Minister and broadcaster Reverend Frank Ritchie has also spoken out against the protests - offering a counter-voice to fellow religious leader Brian Tamaki, who helped found protest group The Freedom and Rights Coalition.
"People of faith - stay away from today's protests," Ritchie implored on Twitter.
"There has been chatter about violence, storming Parliament, arresting the Prime Minister and worse. This is not something we should be associated with or enable by bolstering their numbers.
"This is not who we are."
Protesters plan to march to Parliament
The Freedoms and Rights Coalition is organising a march through Wellington to Parliament today to present a range of demands to lift lockdown restrictions.
Police were preparing for blockades at Auckland's borders and say there will be a "heightened presence" at other Auckland locations such as Government House and MPs' electorate offices.
An opinion piece by the Freedoms & Rights Coalition posted today praised Destiny Church leader and protest group co-founder Brian Tamaki and described the mood in Auckland as "like a volcano just waiting to erupt".
"It is clear, our Freedoms & Rights will no longer be reclaimed in New Zealand through the judicial system, or through writing submissions, petitions, emails and letters," the post claimed.

Data to examine:

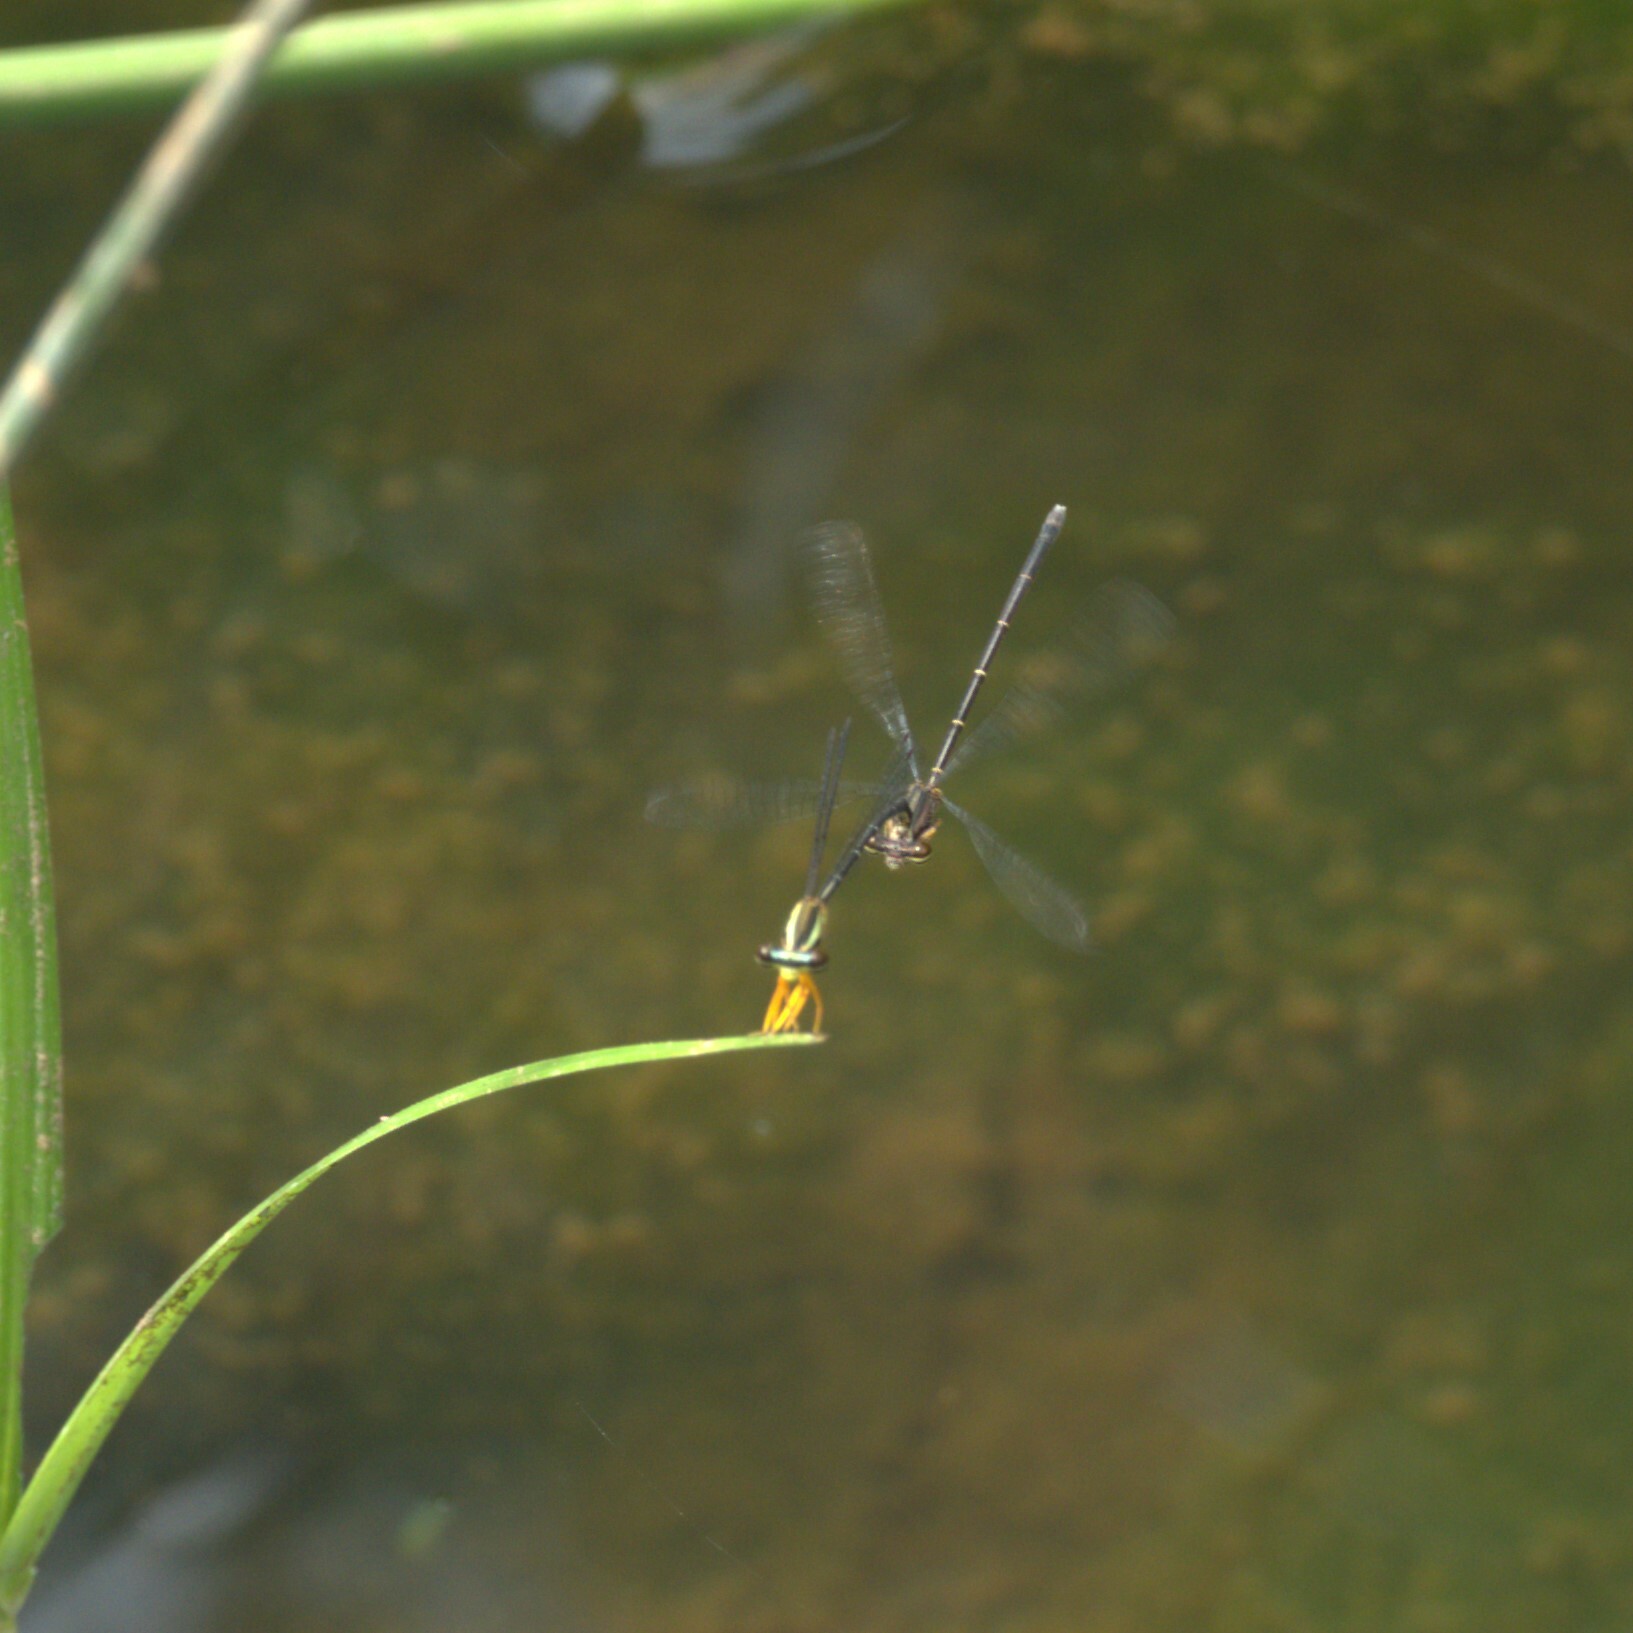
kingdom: Animalia
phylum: Arthropoda
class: Insecta
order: Odonata
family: Platycnemididae
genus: Copera
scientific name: Copera vittata
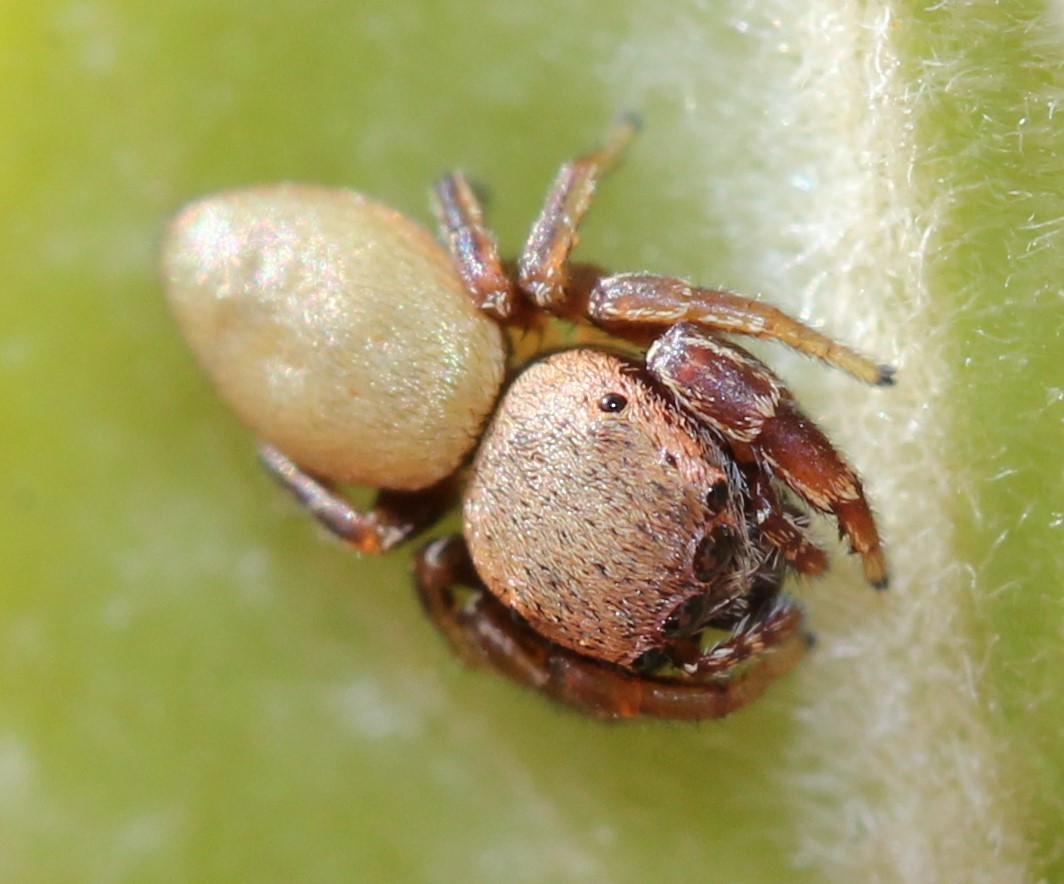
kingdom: Animalia
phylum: Arthropoda
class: Arachnida
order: Araneae
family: Salticidae
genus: Beata
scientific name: Beata wickhami
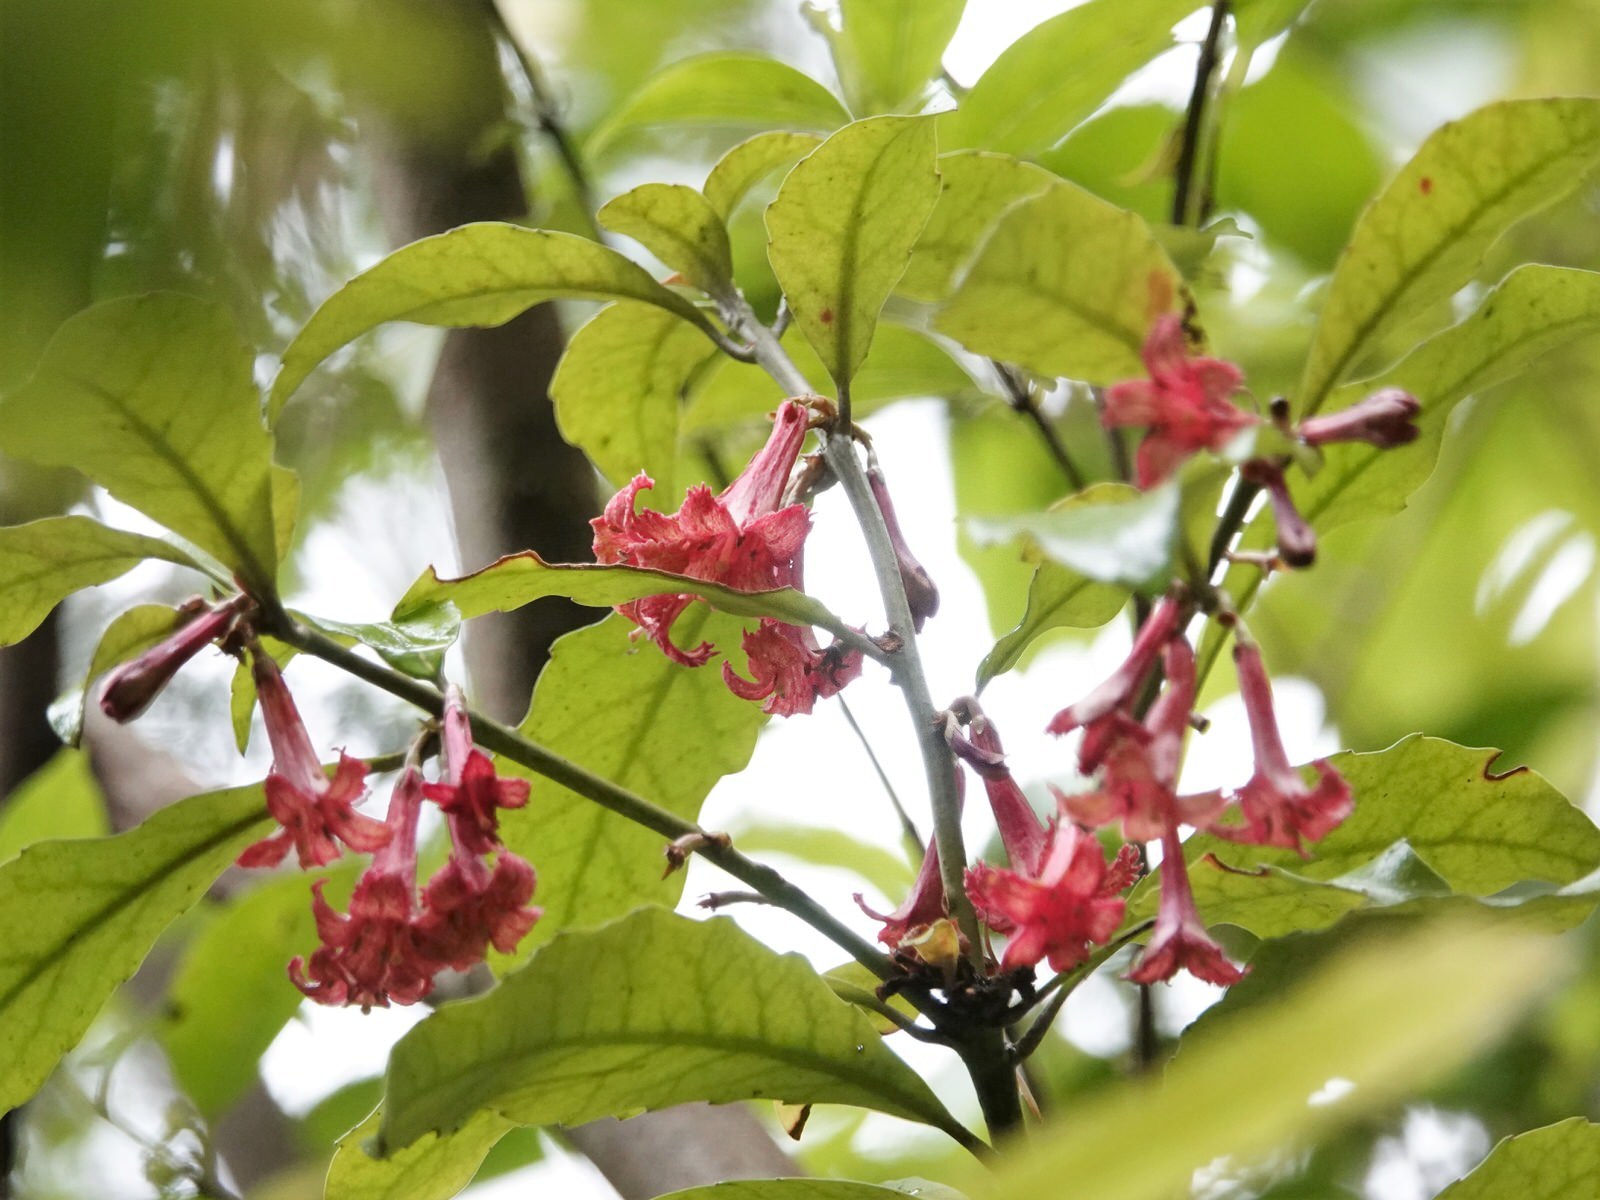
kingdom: Plantae
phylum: Tracheophyta
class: Magnoliopsida
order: Asterales
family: Alseuosmiaceae
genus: Alseuosmia
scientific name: Alseuosmia macrophylla
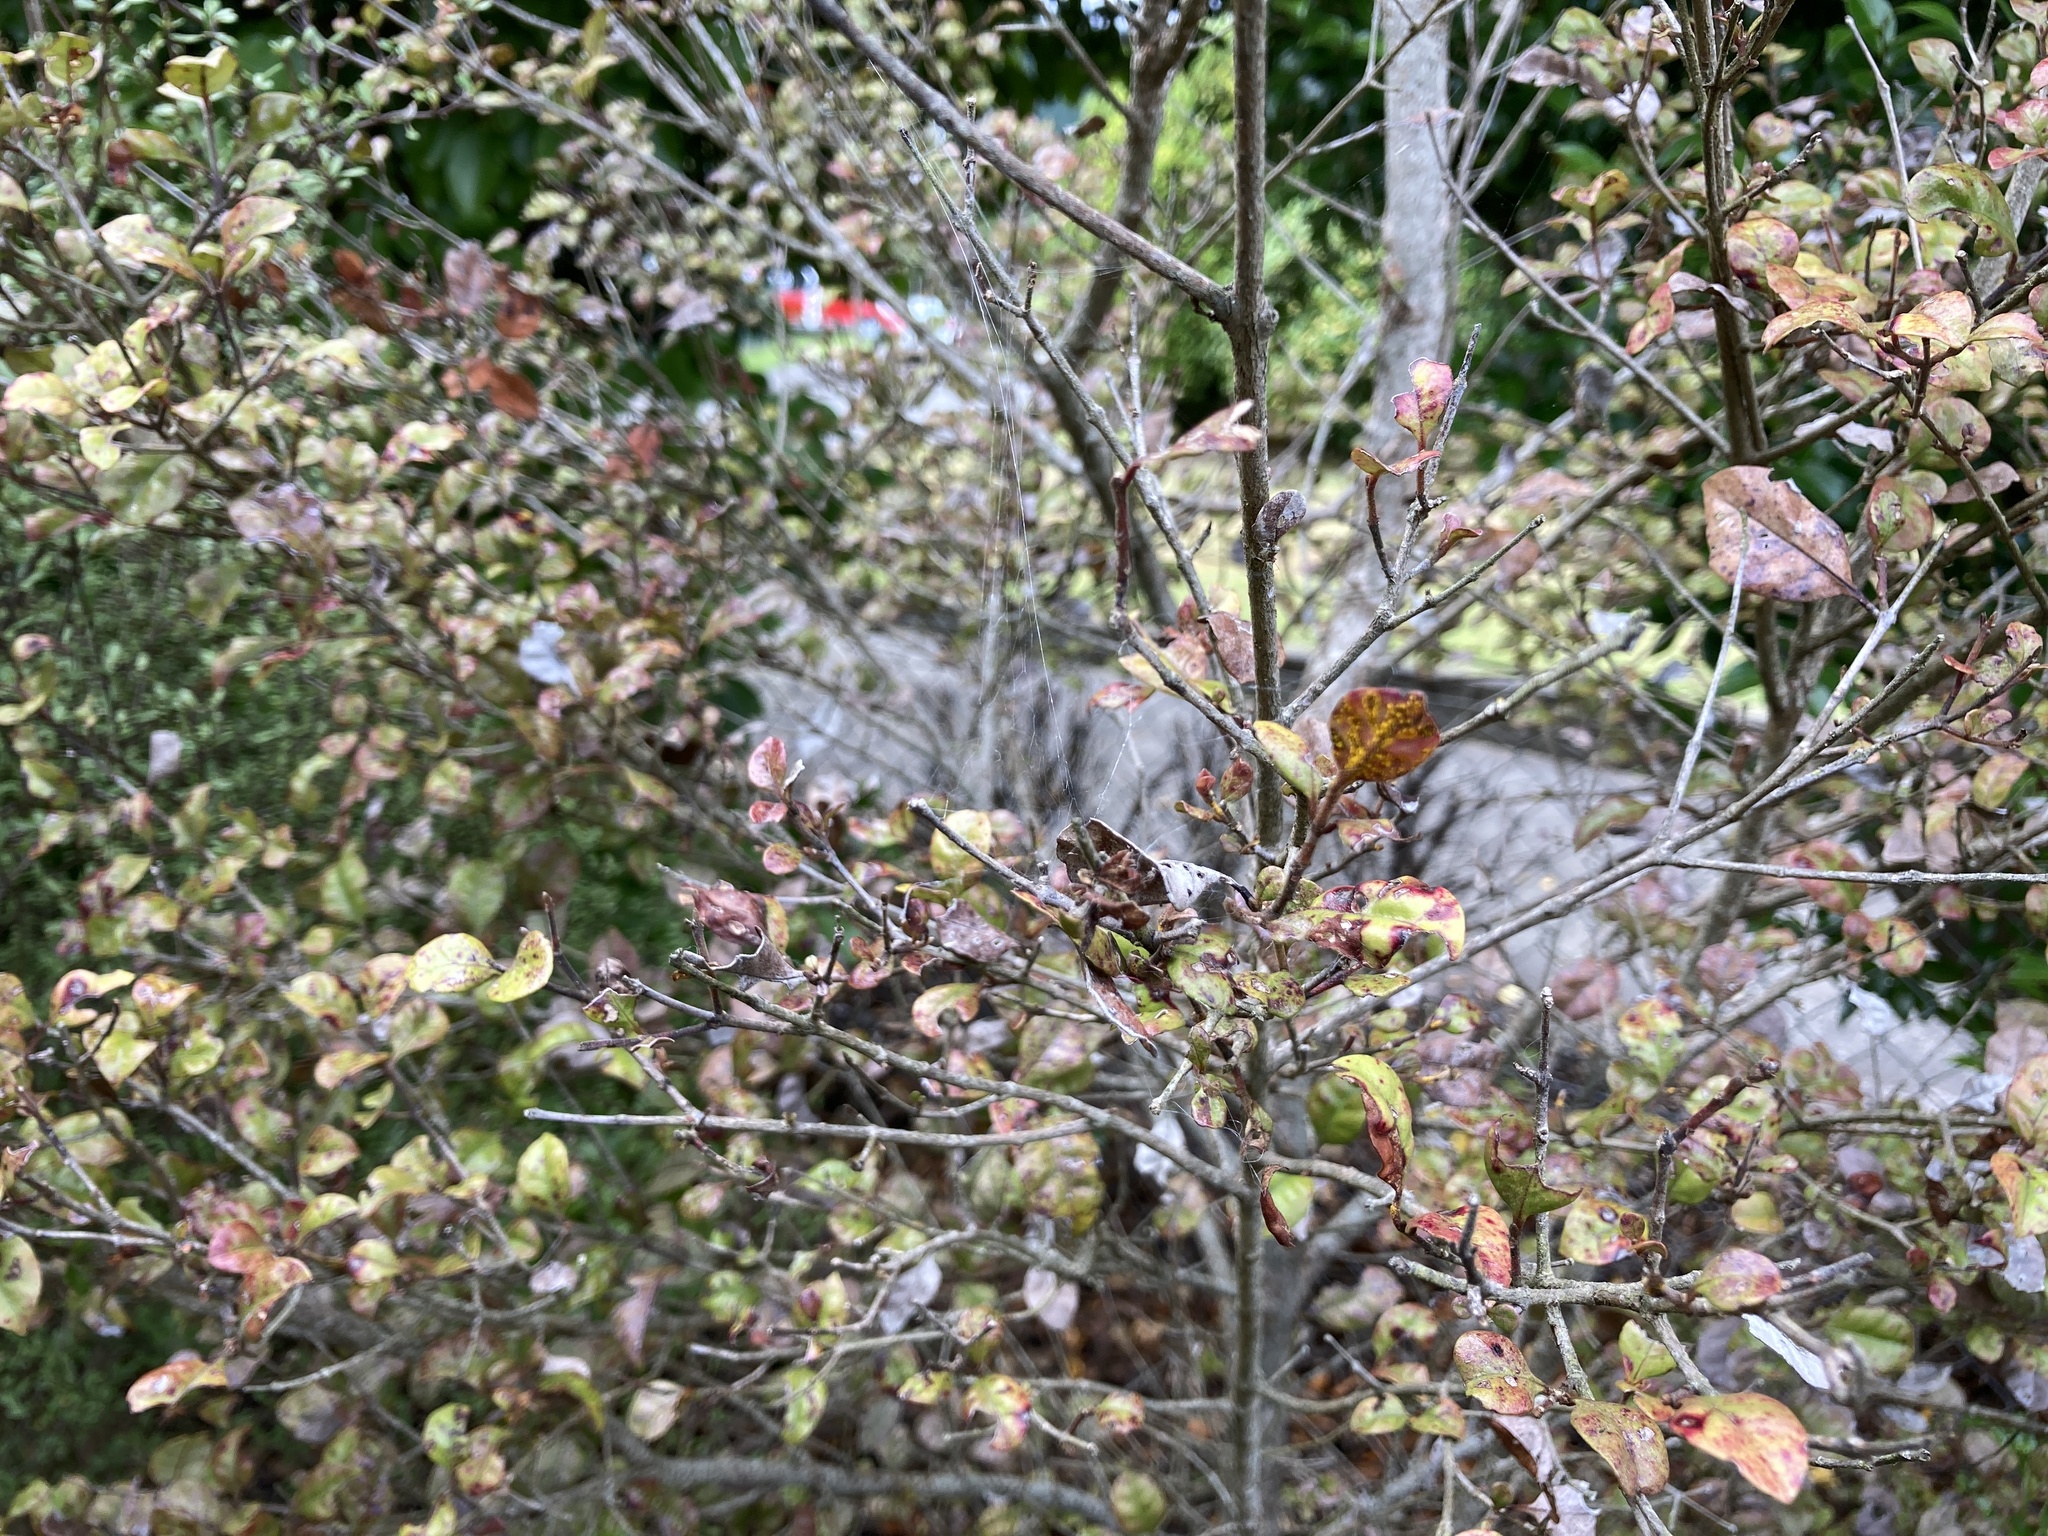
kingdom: Fungi
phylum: Basidiomycota
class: Pucciniomycetes
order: Pucciniales
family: Sphaerophragmiaceae
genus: Austropuccinia
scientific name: Austropuccinia psidii
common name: Myrtle rust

Task to carry out: Write the next part of the news report on the Freedoms and Rights Coalition protest march, picking up right after its final sentence. The listing is not needed for this work.

Expected answer:
"The voice of outrage from the people is growing decidedly louder day by day, tensions are rising, and people are reaching breaking point or boiling point. The number of protesters are gaining in force wherever the Prime Minister goes. The tide has turned …the public mood has changed.
"We the people, know it's time to take matters into our own hands, as this government no longer serves us.
Protesters are now travelling from across the North Island to the capital city.
Teu Miriama Uiese Lavoa claimed to be on one of three loaded buses leaving from Whanganui.
"We're going to stand for us all and our freedom," Lavoa wrote on Facebook, next to a photo of a crowded bus in which few if any people were wearing masks.
Wellington City Council said traffic was expected to be disrupted in the city centre today and people should expect delays after 10.30am.
Meanwhile, footage has emerged of protesters trying to push through Auckland's northern border at Te Hana as a row of police officers form a human barrier blocking them.
The incident has caused traffic delays for motorists in the area.
"A large group of protesters have gathered around the northern side of the border. As a result, the main northern border checkpoint located on State Highway 1 was blocked for a considerable period of time this morning," a statement said.
"Police are working to respond to this incident and to ensure lanes are open at the checkpoint so that members of the public undertaking lawful travel across the boundary can do so safely."
There are reports of motorcades and protesters planning to block off various main roads and motorways around the country - including in parts of Auckland today.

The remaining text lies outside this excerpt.